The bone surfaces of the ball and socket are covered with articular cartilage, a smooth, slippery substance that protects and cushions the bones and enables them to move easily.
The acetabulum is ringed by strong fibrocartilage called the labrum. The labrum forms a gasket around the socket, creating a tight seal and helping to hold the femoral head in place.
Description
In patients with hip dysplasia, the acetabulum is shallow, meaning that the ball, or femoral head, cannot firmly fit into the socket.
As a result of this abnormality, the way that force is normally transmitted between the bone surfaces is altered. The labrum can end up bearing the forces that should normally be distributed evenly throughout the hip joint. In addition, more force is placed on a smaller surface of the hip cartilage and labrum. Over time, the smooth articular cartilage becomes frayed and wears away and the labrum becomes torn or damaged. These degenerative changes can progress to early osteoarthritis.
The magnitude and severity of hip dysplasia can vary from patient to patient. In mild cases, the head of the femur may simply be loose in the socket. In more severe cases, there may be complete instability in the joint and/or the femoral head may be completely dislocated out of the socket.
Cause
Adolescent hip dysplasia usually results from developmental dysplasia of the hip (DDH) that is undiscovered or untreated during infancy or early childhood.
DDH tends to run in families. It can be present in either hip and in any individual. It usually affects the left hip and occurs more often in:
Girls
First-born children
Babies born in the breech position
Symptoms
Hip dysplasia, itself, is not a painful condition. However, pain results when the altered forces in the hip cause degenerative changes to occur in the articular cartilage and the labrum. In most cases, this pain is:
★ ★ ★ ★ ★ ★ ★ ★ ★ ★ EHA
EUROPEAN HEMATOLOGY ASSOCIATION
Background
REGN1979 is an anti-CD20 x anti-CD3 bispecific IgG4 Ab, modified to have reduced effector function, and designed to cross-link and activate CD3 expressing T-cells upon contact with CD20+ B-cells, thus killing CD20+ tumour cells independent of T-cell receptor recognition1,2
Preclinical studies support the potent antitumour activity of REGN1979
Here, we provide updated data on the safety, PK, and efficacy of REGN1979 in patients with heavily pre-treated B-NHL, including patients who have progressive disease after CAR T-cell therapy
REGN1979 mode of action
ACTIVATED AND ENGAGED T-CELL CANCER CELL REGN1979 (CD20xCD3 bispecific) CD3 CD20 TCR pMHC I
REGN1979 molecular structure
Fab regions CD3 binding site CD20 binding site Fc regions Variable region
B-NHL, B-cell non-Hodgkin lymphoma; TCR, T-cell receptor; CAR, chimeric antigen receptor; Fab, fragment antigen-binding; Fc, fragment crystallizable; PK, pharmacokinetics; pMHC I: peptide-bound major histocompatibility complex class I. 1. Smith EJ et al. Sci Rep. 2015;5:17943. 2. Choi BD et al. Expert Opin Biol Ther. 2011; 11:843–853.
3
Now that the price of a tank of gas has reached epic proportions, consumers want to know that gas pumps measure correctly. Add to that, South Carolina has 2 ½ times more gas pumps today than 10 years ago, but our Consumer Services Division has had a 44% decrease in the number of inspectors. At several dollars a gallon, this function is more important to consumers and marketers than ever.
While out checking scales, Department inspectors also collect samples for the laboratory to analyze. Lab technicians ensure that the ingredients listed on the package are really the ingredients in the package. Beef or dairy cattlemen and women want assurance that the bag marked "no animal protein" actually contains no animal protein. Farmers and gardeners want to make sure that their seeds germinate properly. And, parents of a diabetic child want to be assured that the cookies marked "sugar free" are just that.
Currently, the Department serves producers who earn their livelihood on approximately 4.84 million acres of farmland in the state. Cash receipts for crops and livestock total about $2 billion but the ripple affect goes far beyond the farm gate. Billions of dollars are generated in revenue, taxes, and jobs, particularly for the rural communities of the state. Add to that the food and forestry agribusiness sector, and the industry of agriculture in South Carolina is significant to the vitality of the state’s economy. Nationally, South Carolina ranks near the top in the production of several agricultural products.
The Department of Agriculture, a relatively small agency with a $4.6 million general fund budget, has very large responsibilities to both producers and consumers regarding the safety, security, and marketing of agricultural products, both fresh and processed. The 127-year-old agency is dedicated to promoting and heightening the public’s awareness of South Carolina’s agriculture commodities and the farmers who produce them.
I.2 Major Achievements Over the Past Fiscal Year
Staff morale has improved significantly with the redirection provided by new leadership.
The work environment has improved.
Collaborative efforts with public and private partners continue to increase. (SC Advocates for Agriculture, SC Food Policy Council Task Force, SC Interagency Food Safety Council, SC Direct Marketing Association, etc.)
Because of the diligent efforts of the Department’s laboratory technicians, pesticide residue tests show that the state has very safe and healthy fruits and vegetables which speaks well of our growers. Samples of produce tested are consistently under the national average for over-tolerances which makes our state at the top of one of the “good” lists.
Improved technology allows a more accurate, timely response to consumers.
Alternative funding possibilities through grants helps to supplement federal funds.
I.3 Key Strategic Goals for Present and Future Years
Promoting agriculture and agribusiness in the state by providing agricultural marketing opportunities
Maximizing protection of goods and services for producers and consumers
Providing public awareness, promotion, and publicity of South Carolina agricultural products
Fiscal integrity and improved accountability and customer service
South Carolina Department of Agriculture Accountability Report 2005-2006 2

======

Your reply should consist only of the lines from the one containing "Providing public awareness, promotion, and" through the last line of the records, each reproduced exactly.

OUTPUT BELOW
Providing public awareness, promotion, and publicity of South Carolina agricultural products
Fiscal integrity and improved accountability and customer service
South Carolina Department of Agriculture Accountability Report 2005-2006 2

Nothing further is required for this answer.